The current defined contribution retirement (DC) plan system could be improved along three dimensions, according to researchers from the Center for Retirement Research (CRR) at Boston College.
In a report prepared for the Department of Labor, “An Analysis of Retirement Models to Improve Portability and Coverage,” Dr. Alicia H. Munnell, the Peter F. Drucker Professor of Management Sciences at Boston College’s Carroll School of Management and director of the CRR; Anek Belbase, research fellow; and Dr. Geoffrey T. Sanzenbacher, research economist at the CRR, say the first dimension is to minimize procedural barriers to moving money between employer plans in order to reduce the number of small and lost accounts. The second is the effect of transfers from the workplace system to the adviser-oriented retail component (such as individual retirement accounts (IRAs)), and the third is leakage from both workplace plans and IRAs, which the researchers say tends to cut balances at retirement by about 25% on average.

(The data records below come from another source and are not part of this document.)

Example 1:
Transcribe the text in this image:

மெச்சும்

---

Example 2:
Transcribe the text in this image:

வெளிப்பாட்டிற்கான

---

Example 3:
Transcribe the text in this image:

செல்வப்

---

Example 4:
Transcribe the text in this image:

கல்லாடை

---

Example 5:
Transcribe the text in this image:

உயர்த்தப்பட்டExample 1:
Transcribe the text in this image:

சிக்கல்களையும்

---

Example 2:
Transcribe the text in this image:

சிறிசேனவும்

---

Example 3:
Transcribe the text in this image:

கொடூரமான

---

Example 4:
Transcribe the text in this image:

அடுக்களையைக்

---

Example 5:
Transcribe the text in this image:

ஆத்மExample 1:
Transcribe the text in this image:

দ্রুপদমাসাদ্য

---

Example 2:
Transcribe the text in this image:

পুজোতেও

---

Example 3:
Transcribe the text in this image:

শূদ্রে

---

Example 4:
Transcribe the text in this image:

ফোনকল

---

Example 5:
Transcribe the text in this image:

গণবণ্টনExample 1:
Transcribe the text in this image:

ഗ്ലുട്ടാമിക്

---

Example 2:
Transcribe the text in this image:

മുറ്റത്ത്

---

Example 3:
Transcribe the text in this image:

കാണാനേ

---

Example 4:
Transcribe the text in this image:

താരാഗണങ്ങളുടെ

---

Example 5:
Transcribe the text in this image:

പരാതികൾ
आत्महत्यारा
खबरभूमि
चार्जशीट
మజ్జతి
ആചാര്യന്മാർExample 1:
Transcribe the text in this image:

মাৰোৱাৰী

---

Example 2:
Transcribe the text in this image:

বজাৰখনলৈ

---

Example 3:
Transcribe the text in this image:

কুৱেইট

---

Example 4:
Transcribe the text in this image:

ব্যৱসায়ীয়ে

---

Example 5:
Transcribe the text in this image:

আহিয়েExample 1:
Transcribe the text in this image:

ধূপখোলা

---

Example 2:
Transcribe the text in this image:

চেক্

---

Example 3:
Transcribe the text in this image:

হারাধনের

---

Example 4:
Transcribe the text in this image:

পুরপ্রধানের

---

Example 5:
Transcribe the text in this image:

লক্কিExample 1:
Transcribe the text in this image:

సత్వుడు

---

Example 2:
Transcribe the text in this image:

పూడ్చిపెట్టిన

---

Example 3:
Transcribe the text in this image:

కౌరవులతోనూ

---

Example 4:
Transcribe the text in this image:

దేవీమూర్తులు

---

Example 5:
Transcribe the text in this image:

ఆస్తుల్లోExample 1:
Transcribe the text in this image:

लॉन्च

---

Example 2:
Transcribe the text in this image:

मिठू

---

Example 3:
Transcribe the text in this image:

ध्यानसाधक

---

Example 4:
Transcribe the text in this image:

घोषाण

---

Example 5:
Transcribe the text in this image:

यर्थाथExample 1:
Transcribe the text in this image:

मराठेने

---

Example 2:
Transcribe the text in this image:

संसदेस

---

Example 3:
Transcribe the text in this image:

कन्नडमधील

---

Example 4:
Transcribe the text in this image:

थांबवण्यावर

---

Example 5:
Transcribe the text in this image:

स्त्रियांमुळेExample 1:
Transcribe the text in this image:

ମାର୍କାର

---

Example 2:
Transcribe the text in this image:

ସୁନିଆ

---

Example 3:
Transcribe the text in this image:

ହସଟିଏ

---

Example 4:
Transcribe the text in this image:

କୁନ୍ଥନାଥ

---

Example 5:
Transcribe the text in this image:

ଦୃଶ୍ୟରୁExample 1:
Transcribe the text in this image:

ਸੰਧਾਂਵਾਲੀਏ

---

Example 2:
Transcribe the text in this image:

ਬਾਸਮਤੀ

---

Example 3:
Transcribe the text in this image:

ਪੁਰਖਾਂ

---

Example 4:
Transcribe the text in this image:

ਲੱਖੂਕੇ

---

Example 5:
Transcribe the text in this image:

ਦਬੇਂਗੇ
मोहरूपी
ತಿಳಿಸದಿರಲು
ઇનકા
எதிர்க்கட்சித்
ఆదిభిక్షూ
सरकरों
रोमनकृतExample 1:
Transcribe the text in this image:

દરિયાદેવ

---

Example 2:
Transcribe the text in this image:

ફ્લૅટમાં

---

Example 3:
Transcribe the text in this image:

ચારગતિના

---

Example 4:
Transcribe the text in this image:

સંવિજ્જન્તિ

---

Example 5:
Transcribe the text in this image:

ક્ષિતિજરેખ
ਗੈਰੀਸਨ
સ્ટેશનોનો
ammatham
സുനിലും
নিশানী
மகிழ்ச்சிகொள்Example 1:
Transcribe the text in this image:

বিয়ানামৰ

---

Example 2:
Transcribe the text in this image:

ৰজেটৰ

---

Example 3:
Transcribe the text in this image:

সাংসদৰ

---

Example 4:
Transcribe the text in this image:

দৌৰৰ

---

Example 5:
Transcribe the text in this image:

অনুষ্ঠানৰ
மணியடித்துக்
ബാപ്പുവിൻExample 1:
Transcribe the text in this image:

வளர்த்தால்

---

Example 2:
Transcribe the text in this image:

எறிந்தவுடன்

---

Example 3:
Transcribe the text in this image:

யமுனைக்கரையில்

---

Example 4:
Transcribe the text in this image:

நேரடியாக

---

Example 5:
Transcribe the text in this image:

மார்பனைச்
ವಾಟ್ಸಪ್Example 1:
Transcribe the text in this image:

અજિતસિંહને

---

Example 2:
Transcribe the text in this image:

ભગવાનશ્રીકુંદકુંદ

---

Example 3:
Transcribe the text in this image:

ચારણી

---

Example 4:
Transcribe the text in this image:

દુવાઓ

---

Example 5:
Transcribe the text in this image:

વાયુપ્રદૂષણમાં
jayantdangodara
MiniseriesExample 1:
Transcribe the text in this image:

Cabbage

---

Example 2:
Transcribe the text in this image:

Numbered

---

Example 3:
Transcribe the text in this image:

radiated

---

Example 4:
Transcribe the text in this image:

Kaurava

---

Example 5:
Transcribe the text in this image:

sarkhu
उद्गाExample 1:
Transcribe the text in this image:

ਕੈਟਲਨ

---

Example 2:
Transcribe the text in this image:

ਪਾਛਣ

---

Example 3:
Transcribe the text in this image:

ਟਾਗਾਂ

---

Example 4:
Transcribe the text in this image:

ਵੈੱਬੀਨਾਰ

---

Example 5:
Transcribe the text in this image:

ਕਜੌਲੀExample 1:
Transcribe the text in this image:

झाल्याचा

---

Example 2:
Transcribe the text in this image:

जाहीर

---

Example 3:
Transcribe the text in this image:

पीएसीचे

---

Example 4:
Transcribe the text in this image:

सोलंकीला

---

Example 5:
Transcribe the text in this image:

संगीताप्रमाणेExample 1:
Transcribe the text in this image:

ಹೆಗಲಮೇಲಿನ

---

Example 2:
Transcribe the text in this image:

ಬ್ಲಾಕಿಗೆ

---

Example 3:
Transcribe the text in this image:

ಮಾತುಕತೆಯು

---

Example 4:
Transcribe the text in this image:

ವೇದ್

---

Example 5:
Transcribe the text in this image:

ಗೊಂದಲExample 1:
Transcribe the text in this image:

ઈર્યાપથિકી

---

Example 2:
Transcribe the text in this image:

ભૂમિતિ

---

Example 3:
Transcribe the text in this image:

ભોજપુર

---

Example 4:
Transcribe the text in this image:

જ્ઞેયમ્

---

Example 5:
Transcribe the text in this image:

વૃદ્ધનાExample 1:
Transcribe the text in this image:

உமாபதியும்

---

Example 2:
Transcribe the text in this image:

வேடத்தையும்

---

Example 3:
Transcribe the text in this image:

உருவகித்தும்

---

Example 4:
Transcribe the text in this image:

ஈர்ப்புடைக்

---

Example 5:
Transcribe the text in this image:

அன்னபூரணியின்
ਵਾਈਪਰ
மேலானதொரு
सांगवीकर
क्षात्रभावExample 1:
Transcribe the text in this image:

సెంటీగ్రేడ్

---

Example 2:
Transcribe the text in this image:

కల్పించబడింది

To enhance portability, the researchers suggest requiring DC plans to accept rollovers; standardizing rollover rules and paperwork; encouraging direct rollovers; setting up a public registry to prevent lost accounts; and creating a clearinghouse to automatically roll over small balances. To protect transfers from workplace accounts to and IRA, the researchers recommend limiting forced transfers and expand their investment options; reducing conflicts of interest through a fiduciary rule; and enhancing the transparency of fees. Finally, to reduce leakage from DC plan accounts, they suggest limiting or prohibiting cashouts at job termination; tightening hardship withdrawal criteria; and coordinating the age for penalty-free withdrawals with Social Security claiming provisions.
The researchers also note in the report that, “The percentage of workers covered [in an employer-sponsored plan] has not improved since the late 1970s.” They attribute this to two factors: Many employers—particularly small employers—do not offer a retirement plan, and the uncovered employees who work for an employer with a plan either choose not to participate, often through inertia, or are not eligible because they have not worked for the employer long enough, work too few hours, or are in a type of job that is not covered by the plan. “As a result, increasing coverage will require both expanding access to employer-based plans and increasing participation in existing plans,” the researchers say.
They note that federal and state initiatives have been aimed at increasing coverage for traditional workers, such efforts to reduce barriers to adopting plans and laws that require employers to provide access to a plan. Efforts to expand coverage by moving away from the voluntary model and imposing a mandate on employers have been effective in other countries such as the United Kingdom; and even within the voluntary system, DC plans that automatically enroll workers—with the ability to opt out—has improved participation rates, the researchers note, adding that proposals in the U.S. to automatically enroll workers in an IRA have not been adopted at the federal level, but several states are moving forward with these auto-IRAs.
To improve participation for workers eligible for an employer DC plans, the researchers suggest mandating that these plan automatically enroll new employees immediately and non-participating employees periodically. To enhance the voluntary DC plan system, they recommend publicizing the availability of federal plans designed for small business (SEP IRAs, SIMPLE plans); expanding state-run programs like those in New Jersey and Washington if they prove successful; enacting legislation to facilitate the establishment of open multiple employer plans (MEPs); and expanding the Saver’s Tax Credit.
The researchers also advocate for mandating employers to establish plans with auto-enrollment for employees without coverage and mandating employers to contribute to a retirement plan on behalf of their employees, as in Australia.Not to leave out the self-employed and the growing number of contingent (gig) workers, the report also proposes that policymakers require individuals to contribute a percentage of earnings to a retirement savings vehicle and encourage innovative efforts to bring retirement plans to contingent workers.